Paper chains can also be a great alternative to tinsel – £3 for a 2.5m deco line.
For inspiration and guidance, online videos from House Beautiful and Hobbycraft help.
Find the holy spirit
Celebrate the arrival of Christmas by starting with a wreath for your front door.
Helen Round, garden manager for the Royal Horticultural Society at RHS Rosemoor in Devon, says: ‘Everything needed is often already in the garden or can be collected from neighbors or on a countryside walk.’ She suggests picking sprigs of evergreens like holly, conifer from a hedge, and perhaps a small-leaved plant like the shrub pittosporum.
You can buy a natural liana base ring as a base from a florist.
A 12 inch ring costs around £3 and can be reused every year.
You will also need a £2 spool of florist reels to tie the evergreens together and attach to the ring.
Helen says: ‘Take a single sprig of holly – ideally with some berries, conifer and pittosporum – and wrap the three together tightly, as they may come loose when dry.
“You may need a dozen of these woods. Then you wrap each bunch around the ring until it’s completely green.’
She adds: “There are no rules about what is right or wrong – so have fun with your imagination. For example, add pine cones or oak autumn leaves for more color.’
Practical help can also be found on online videos, such as those offered by RHS magazine and Country Living.
Play your cards right
A handmade card is always valued more than a standard printed card – and costs pennies instead of pounds.
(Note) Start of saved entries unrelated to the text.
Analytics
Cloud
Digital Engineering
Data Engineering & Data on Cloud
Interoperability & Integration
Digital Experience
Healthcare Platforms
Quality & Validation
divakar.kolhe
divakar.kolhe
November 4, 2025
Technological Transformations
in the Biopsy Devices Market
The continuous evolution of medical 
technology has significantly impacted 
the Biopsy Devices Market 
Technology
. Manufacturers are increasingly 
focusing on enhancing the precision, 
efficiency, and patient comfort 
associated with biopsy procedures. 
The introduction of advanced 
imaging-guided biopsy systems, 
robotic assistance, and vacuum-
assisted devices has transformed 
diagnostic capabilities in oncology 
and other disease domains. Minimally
When looking for inspiration, Lyndsey Dangerfield believes that handprints are a great place to start because they are quick and easy to make.
The 45-year-old bookkeeper and artist from Benenden in Kent says: ‘Taking the time to make cards with children is not only satisfying, but gets the whole family in the Christmas spirit.
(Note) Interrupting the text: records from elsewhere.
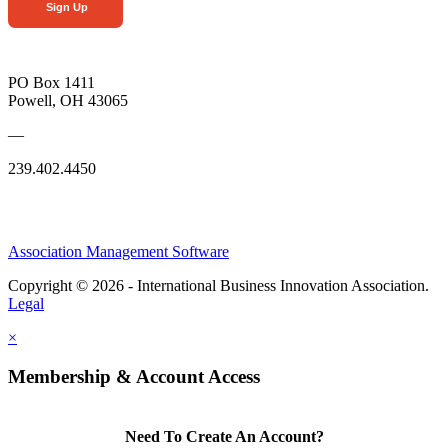
Sign Up
PO Box 1411
Powell, OH 43065
—
239.402.4450
Association Management Software
Copyright © 2026 - International Business Innovation Association.
Legal
×
Membership & Account Access
Need To Create An Account?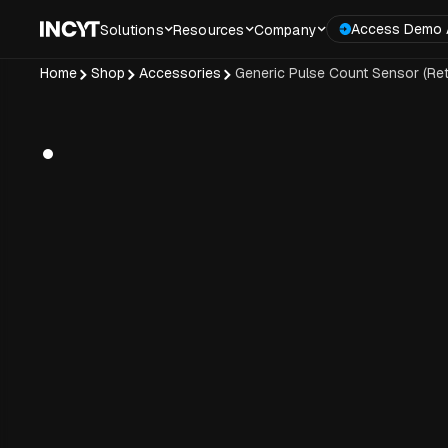
Access Demo 
Solutions
Resources
Company
Home
Shop
Accessories
Generic Pulse Count Sensor (Retr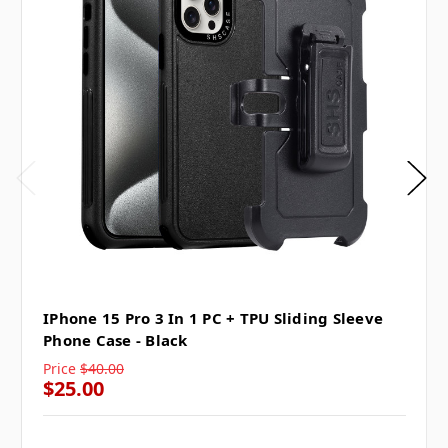
IPhone 15 Pro 3 In 1 PC + TPU Sliding Sleeve
Phone Case - Black
Price
$40.00
$25.00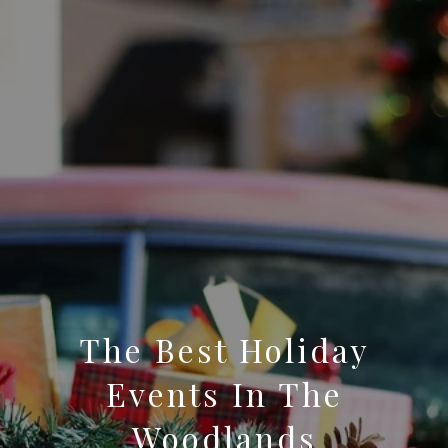
The Best Holiday
Events In The
Woodlands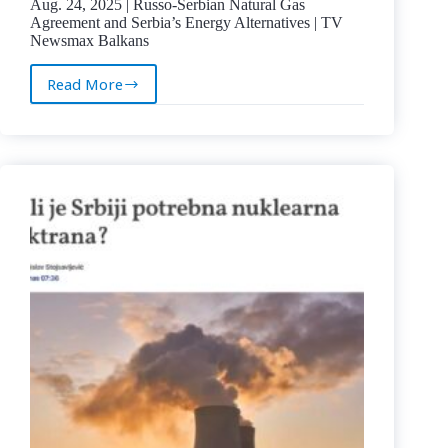
Aug. 24, 2025 | Russo-Serbian Natural Gas
Agreement and Serbia’s Energy Alternatives | TV
Newsmax Balkans
Read More
Aug.
24,
2025
|
Russo-
Serbian
Natural
Gas
Agreement
and
Serbia’s
Energy
Alternatives
|
TV
Newsmax
Balkans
“If you’re looking for inspiration, roll up your sleeves and dip your hands on an ink pad—and stamp them into antler shapes on a card.”
“You can then draw a face and have a beautiful personalized greeting card. The same trick can be used to create penguin or Christmas tree designs.’
Lyndsey and her children Catherine, eight, and Tom, six, also make their own wrapping paper using potato prints and ink stamps to turn plain paper into festive wrapping paper.
Craft shops sell colored stamp pads for £2 and wooden Christmas stamps for £1. A pack of 50 plain cards can cost £3, a roll of paper £1.
Alison Martin-Clark also suggests making sure received cards don’t go to waste by clipping them into Christmas gift tags for the following year.
Old toilet rolls make a great base for Christmas crackers – with the cardboard tubes wrapped in festive paper with a few inches of overlap on either side. Then you twist the paper on each end of the toilet roll and hold the narrow necks together with ribbon or string.
A few 2 inch wide strips of thin cardboard should be glued to the inner perimeter of the wrapping paper after these twists – to give guests something to hold onto.
‘Snaps’ in a cracker cost £3 online for a pack of 24. You can make hats using a £1 roll of Christmas paper or festive wrapping, using tape and scissors.
Stuff your own handwritten jokes into the cracker, focusing more on laughter than the usual moaning. Gifts can be personalised.
Ideas include packets of plant seeds, mini race cars, and keychains. For deluxe refills for adults, also consider miniature liquor bottles.
Help with making and filling crackers can be found at websites such as The Cracker Company, Cowling & Wilcox, and Neve’s Bees.